Justine a observé que plusieurs des accusés avaient, à la fin du procès, suggéré qu’ils avaient été « affectés » par les récits des survivants. Elle a estimé que c’était important et que cela en valait la peine.

Le fait d’être au tribunal a également renforcé leur « lien émotionnel » avec la communauté très soudée des survivants qu’ils appellent leur « famille de Paris ».

Il y avait un jeune enfant assis derrière eux au concert – pendant le concert, Justine avait demandé à Tony de se déplacer pour ne pas bloquer la vue du garçon sur le groupe. Mais depuis, ils se demandent ce qui est arrivé au garçon lors de l’attaque. Le témoignage de sa mère au tribunal est le premier détail dont ils disposent sur sa survie et son rétablissement.

● **TÂCHES**
• A. Relevez toutes les expressions placées entre guillemets dans le passage fourni.
• B. Dans le passage fourni, condensez sous forme de liste le paragraphe commençant par « Il y avait un jeune enfant » en conservant ses faits principaux.
• C. D'après le passage fourni, que Justine a-t-elle demandé à Tony pendant le concert ?
Les lignes qui suivent forment un matériau indépendant du passage fourni.

● **DONNÉES FOURNIES**
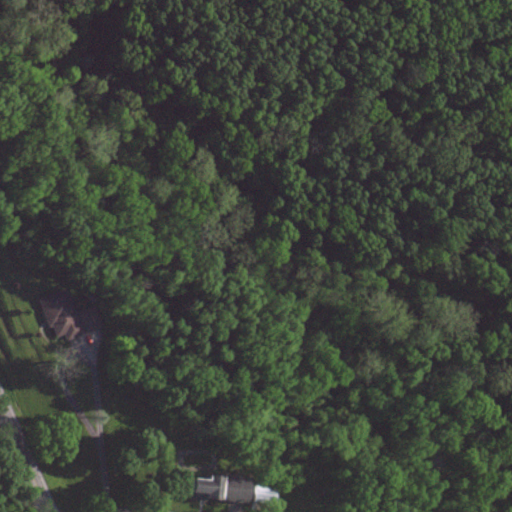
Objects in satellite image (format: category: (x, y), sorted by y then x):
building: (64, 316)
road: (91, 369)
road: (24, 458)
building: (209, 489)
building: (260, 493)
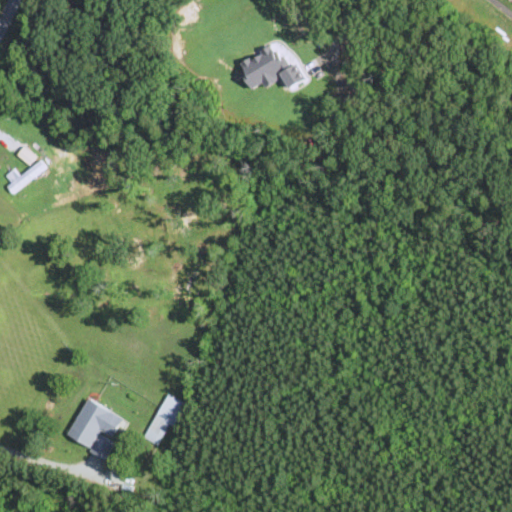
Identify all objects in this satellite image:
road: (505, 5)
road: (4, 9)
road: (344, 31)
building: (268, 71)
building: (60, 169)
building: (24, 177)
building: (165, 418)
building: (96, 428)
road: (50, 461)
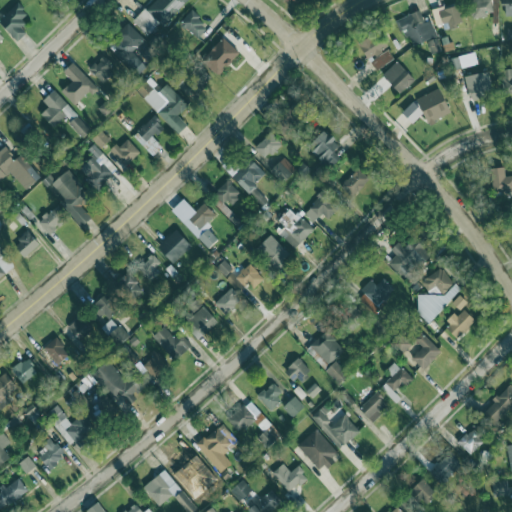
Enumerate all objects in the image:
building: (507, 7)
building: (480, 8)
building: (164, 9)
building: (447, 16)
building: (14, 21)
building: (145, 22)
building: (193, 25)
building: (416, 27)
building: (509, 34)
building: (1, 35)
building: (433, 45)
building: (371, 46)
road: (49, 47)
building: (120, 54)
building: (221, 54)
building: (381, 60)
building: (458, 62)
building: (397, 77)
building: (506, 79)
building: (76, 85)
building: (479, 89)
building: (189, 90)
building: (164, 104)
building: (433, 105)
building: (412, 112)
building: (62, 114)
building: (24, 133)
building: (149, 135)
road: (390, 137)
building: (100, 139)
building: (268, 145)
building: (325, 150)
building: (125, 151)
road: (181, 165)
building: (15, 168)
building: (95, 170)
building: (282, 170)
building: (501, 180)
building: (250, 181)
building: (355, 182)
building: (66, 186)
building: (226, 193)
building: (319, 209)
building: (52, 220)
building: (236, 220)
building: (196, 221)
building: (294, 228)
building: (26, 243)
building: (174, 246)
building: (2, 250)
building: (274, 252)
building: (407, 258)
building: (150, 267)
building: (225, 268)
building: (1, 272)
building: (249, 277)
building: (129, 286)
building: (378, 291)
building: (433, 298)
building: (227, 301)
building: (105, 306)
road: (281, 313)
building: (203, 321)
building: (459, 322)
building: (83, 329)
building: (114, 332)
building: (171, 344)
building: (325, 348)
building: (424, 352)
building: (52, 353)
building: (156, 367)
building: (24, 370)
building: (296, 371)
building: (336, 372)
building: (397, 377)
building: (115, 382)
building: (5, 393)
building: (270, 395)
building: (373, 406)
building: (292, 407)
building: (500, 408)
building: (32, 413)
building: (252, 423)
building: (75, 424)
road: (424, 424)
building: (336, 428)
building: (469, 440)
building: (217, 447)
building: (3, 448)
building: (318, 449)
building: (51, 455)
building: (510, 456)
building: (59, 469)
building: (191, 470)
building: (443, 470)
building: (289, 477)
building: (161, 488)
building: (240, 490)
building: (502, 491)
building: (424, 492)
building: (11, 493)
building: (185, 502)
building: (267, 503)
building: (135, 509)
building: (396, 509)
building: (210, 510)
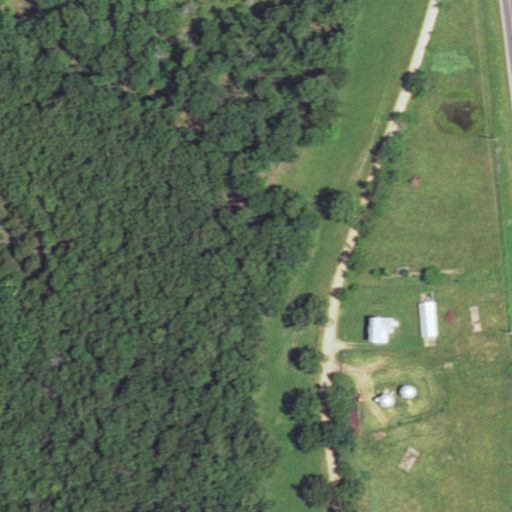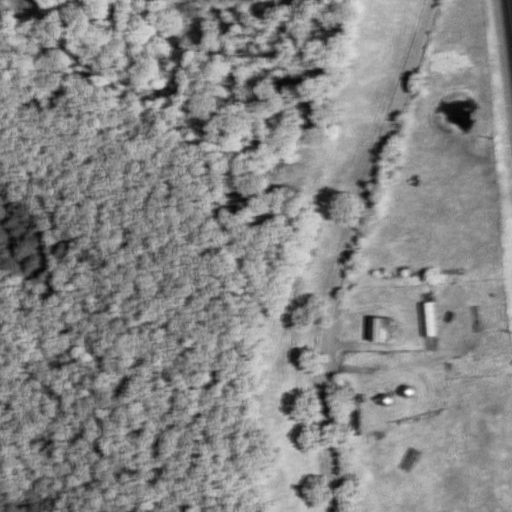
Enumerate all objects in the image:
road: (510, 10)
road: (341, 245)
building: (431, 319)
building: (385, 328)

● **SOLUTIONS PAR TÂCHE**
• A.
- « affectés »
- « lien émotionnel »
- « famille de Paris »

• B.
- Un jeune enfant était assis derrière eux au concert.
- Justine a demandé à Tony de se déplacer pour ne pas bloquer la vue du garçon sur le groupe.
- Depuis, ils se demandent ce qui est arrivé au garçon lors de l'attaque.
- Le témoignage de sa mère au tribunal leur a apporté le premier détail sur sa survie et son rétablissement.

• C. Elle lui a demandé de se déplacer pour ne pas bloquer la vue du garçon sur le groupe.